Margaret Wan Awarded Fellowship by the Institute for Advanced Study

Margaret Wan
Congratulations to Professor Margaret Wan (World Languages & Cultures), who has been awarded a fellowship by the Institute for Advanced Study (IAS) for the 2025–26 academic year.
This prestigious fellowship allows for focused research and the free and open exchange of ideas among an international community of scholars at one of the foremost centers for intellectual inquiry.
During her fellowship, Wan will work on the development of concepts of individual agency as witnessed in the changing content of Chinese short stories and their transmission from the fifteenth to nineteenth centuries. This research explores the key role access to books played in shifting ideas and the influence of expanding access to print on the integration of Chinese culture.

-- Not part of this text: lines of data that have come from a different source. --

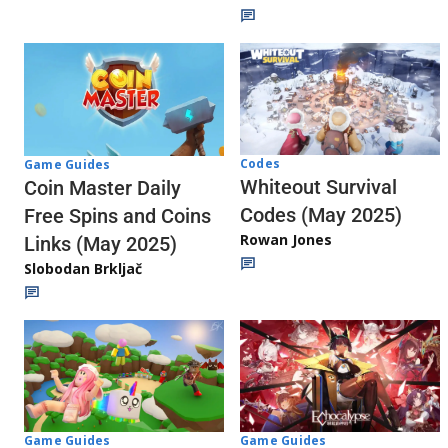
Codes
Game Guides
Whiteout Survival
Coin Master Daily
Codes (May 2025)
Free Spins and Coins
Rowan Jones
Links (May 2025)
Slobodan Brkljač
Game Guides
Game Guides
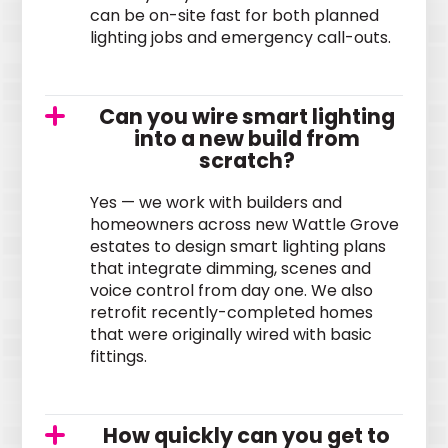
can be on-site fast for both planned
lighting jobs and emergency call-outs.
Can you wire smart lighting
into a new build from
scratch?
Yes — we work with builders and
homeowners across new Wattle Grove
estates to design smart lighting plans
that integrate dimming, scenes and
voice control from day one. We also
retrofit recently-completed homes
that were originally wired with basic
fittings.
How quickly can you get to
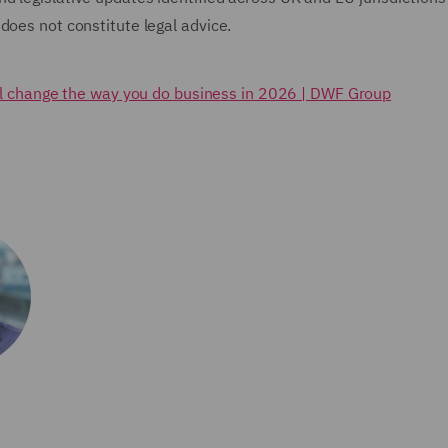
does not constitute legal advice.
ll change the way you do business in 2026 | DWF Group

Says Wan, “I am thrilled to have this opportunity. I am looking forward to being a part of interdisciplinary conversations in the scholarly community at the Institute for Advanced Study.”
Each year, IAS welcomes more than 250 of the most promising post-doctoral researchers and distinguished scholars from around the world to advance fundamental discovery as part of an interdisciplinary and collaborative environment. Visiting scholars are selected through a highly competitive process for their bold ideas, innovative methods, and deep research questions by the permanent Faculty—each of whom are preeminent leaders in their fields. Past IAS Faculty include Albert Einstein, Erwin Panofsky, John von Neumann, Hetty Goldman, George Kennan, and J. Robert Oppenheimer.
Located in Princeton, NJ, the Institute for Advanced Study was established in 1930. Today, research at IAS is conducted across four Schools—Historical Studies, Mathematics, Natural Sciences, and Social Science—to push the boundaries of human knowledge.
Among past and present scholars, there have been 35 Nobel Laureates, 44 of the 62 Fields Medalists, and 23 of the 27 Abel Prize Laureates, as well as MacArthur and Guggenheim fellows, winners of the Turing Award and the Wolf, Holberg, Kluge, and Pulitzer Prizes.